## GIVEN TEXT
+===+
If in applying this standard the appellate court chooses to exercise its discretion to conduct plain error review, the process involves two steps. First, the court must determine whether the trial court actually committed evident, obvious and clear error that affected substantial rights.... [I]n the second step of reviewing for plain error, the court must determine whether the evident, obvious, and clear error found resulted in *633manifest injustice or a miscarriage of justice.
Id. at 864-65 (citations omitted).
In the particular circumstances of this case (discussed below), we elect to review the Wagners’ Point V for plain error, and conclude that not only did the trial court clearly err in submitting Instruction Number 7 to the jury, but that this submission resulted in manifest injustice.
Instruction Number 7 was the verdict director on the Wagners’ breach of fiduciary duty claim. It stated:
Your verdict must be for plaintiffs if you believe:
First, plaintiffs were parties to an escrow agreement with respect to the refinance transaction of May 3, 2002, for plaintiffs’ home for which defendant served as escrow agent; and
Second, defendant either:
(a) failed to obtain a verified written payoff for the existing Meri-tech/Saxon loan on plaintiffs’ home on or after May 3, 2002; or
(b) failed to retrieve the new Lehman Brothers Deed of Trust before it was recorded, after having learned that the payoff amount to Meri-tech/Saxon for the existing loan on plaintiffs’ home was less than the amount actually required by Meri-tech/Saxon for a complete payoff; or
(c) failed to immediately advise all parties to the escrow agreement of the payoff shortage after learning that the payoff amount to Meri-tech/Saxon for the existing loan on plaintiffs’ home was less than the amount actually required by Meri-tech/Saxon for complete payoff; or
(d) failed to return Lehman Brothers loan funds contrary to the demands of plaintiffs and Lehman Brothers for its return to Lehman Brothers; and
Third, defendant, in any one or more of the respects submitted in paragraph Second failed to follow the terms of the escrow agreement and thereby breached its fiduciary duty to plaintiffs; and
Fourth, as a direct result of defendant’s breach of fiduciary duty plaintiffs sustained damage;
Unless you believe plaintiffs are not entitled to recover by reason of Instruction Number 10.
+===+
## DIRECTIVES
- 1) In the court opinion excerpt, which claim did Instruction Number 7 serve as the verdict director for?
- 2) Resume the court opinion excerpt after its last line, "Unless you believe plaintiffs are not entitled to recover by reason of Instruction Number 10."

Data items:
+===+
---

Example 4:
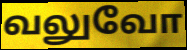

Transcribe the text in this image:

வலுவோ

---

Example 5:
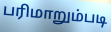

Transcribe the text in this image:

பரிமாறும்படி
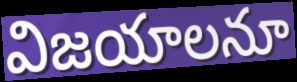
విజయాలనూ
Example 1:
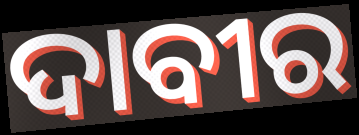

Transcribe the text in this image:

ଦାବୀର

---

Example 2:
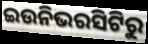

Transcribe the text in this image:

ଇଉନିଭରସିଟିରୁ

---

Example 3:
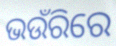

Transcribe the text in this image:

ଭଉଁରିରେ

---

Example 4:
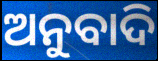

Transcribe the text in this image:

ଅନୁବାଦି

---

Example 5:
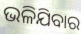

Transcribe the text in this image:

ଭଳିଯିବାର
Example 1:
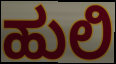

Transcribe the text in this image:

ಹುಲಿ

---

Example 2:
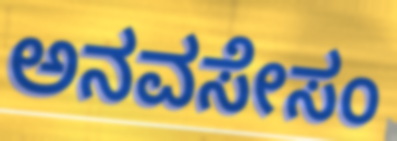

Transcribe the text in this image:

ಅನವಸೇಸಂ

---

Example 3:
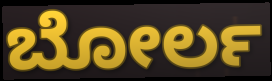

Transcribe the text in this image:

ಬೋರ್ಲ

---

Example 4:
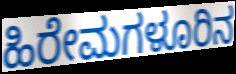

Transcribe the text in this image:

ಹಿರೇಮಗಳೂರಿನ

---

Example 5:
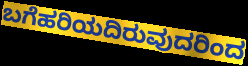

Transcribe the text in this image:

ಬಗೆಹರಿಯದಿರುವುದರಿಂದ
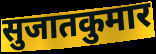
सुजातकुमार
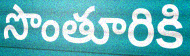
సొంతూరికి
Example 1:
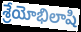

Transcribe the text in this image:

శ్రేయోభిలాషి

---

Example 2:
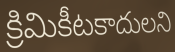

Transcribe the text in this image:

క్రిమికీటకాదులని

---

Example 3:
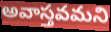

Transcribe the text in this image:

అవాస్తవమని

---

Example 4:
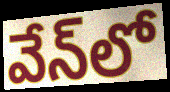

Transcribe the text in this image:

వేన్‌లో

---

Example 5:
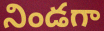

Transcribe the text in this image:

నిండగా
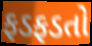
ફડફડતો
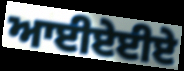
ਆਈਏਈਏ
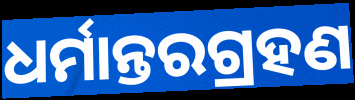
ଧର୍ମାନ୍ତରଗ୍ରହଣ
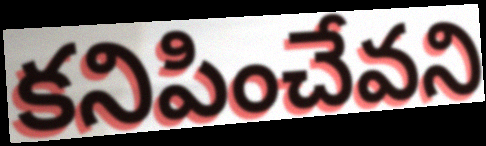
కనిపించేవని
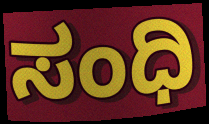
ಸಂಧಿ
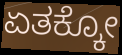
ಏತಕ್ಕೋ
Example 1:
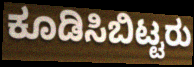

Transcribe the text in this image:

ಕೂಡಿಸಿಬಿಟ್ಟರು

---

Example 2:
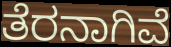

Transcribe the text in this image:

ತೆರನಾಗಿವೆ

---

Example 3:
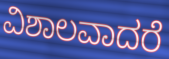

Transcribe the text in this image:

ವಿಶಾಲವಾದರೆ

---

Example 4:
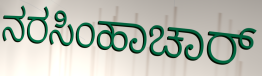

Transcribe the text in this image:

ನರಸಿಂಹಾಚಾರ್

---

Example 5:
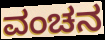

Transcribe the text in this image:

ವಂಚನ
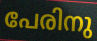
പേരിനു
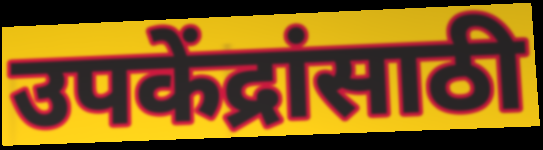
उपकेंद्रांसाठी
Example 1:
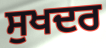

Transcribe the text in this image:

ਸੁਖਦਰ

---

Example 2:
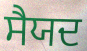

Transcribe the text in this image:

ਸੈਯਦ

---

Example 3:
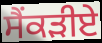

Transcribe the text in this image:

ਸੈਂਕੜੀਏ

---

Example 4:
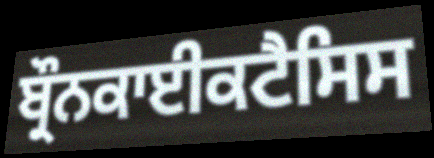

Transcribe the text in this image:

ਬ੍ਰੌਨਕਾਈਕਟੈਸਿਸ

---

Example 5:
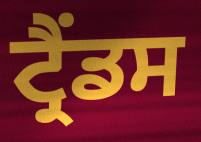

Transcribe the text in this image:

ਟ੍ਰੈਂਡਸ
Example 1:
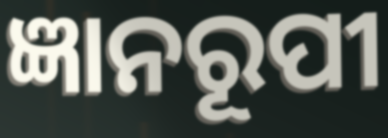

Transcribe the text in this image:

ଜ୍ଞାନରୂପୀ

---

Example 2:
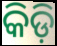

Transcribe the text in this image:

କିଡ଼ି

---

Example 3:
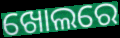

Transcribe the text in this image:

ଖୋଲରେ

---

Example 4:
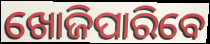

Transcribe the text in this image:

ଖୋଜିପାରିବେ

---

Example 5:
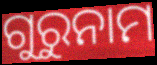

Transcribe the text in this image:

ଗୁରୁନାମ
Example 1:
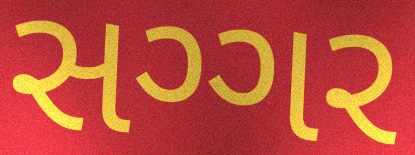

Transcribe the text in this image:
+===+
## RESULTS IN ORDER
- 1) The Wagners' breach of fiduciary duty claim.

- 2)
(Emphasis added.)7
Thus, Instruction Number 7 informed the jury that Instruction Number 10 constituted a complete defense to the Wag-ners’ breach of fiduciary duty claim. Instruction Number 10 reads:
If you find in favor of plaintiffs, you must find plaintiffs failed to mitigate their damages if you believe:
First,
When informed of the payoff shortage in mid-May 2002, one or both of the plaintiffs failed to renegotiate the loan with Lehman Brothers, renegotiate the loan with Meritech/Saxon, pay the payoff shortage, or escrow the shortage amount; or
One or both of the plaintiffs failed to make a payment on either mortgage after May 13, 2002;
and
Second, plaintiffs in one or more of the respects submitted in Paragraph First, thereby failed to use ordinary care, and
Third, plaintiffs thereby sustained damage that would not have occurred otherwise.
*634The phrase “ordinary care” as used in this instruction means that degree of care that an ordinary careful person would use under the same or similar circumstances.
Instruction Number 10 is clearly a mitigation of damages instruction, not a converse instruction or affirmative defense instruction that would entitle MIS to a complete defense to the Wagners’ breach of fiduciary duty claim. See MAI 32.29;8 see also MAI, How To Use This Book, at LI. Even MIS essentially concedes on appeal that Instruction Number 7 should not have cited Instruction Number 10, but should instead have referenced Instruction Number 9, which by its terms provided MIS a total defense to the Wagners’ breach of fiduciary claim, instructing the jury that “[y]our verdict must be for defendant if you believe” that various events occurred.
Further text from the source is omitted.